§ Problem details
Find and copy every line of the records that contains the word "process", matching case exactly.

§ Material provided

#####

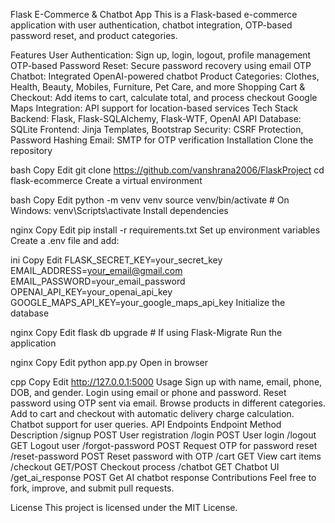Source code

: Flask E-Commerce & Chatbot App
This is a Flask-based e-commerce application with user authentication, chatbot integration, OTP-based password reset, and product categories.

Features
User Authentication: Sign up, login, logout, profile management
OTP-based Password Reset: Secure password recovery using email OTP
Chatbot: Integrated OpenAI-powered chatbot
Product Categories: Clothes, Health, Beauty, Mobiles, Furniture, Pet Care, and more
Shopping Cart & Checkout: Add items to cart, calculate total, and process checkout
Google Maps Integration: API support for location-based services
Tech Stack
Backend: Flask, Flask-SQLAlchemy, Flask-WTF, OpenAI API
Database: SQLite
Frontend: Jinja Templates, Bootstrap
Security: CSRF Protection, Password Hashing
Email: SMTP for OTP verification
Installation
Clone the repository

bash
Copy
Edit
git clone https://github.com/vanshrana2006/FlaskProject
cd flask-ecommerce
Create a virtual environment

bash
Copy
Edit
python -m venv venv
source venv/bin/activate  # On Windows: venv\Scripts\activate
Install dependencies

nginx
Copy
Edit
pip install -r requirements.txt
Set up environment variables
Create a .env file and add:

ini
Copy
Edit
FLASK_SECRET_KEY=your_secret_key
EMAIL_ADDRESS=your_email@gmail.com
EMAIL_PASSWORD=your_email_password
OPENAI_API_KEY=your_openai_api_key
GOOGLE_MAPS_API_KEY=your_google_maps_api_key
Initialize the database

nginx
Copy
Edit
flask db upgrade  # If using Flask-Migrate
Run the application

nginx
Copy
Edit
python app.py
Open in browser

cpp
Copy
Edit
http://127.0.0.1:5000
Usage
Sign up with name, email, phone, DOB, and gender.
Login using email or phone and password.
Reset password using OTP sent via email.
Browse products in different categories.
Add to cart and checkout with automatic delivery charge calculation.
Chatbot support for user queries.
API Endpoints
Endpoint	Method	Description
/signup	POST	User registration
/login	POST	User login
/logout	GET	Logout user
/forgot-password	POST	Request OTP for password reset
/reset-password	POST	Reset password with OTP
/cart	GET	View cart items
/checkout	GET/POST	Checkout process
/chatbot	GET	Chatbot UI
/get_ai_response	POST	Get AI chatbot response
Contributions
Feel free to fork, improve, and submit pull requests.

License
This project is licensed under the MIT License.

#####

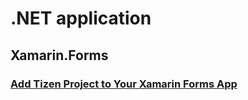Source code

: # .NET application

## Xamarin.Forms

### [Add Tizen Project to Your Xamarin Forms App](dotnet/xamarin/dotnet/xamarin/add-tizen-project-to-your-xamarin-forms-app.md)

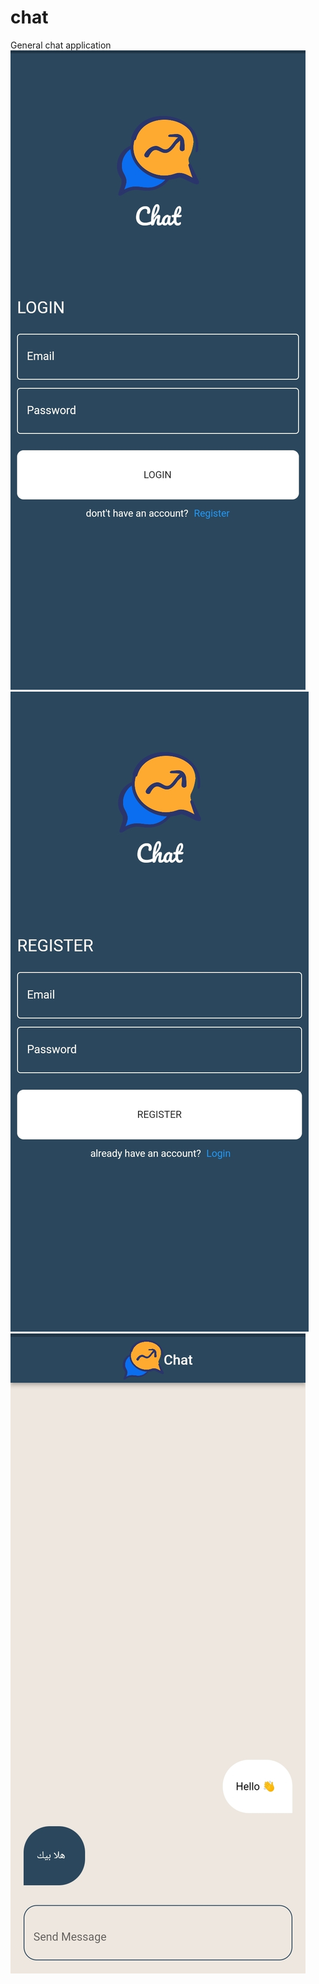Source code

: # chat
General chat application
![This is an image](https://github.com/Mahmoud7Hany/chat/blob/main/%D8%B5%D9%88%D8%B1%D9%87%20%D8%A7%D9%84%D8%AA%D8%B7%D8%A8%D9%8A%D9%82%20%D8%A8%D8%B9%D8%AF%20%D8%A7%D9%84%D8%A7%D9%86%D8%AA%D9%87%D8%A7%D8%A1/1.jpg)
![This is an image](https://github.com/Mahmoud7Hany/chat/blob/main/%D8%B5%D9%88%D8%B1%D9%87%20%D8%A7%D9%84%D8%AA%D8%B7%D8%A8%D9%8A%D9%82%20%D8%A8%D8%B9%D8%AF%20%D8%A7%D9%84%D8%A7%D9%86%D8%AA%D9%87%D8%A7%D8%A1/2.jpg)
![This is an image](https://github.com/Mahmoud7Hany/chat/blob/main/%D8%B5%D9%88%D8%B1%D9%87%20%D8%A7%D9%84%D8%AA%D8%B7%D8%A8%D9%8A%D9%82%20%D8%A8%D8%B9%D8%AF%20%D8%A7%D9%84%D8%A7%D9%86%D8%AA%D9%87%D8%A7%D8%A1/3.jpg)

#####

§ Written response
Shopping Cart & Checkout: Add items to cart, calculate total, and process checkout
/checkout	GET/POST	Checkout process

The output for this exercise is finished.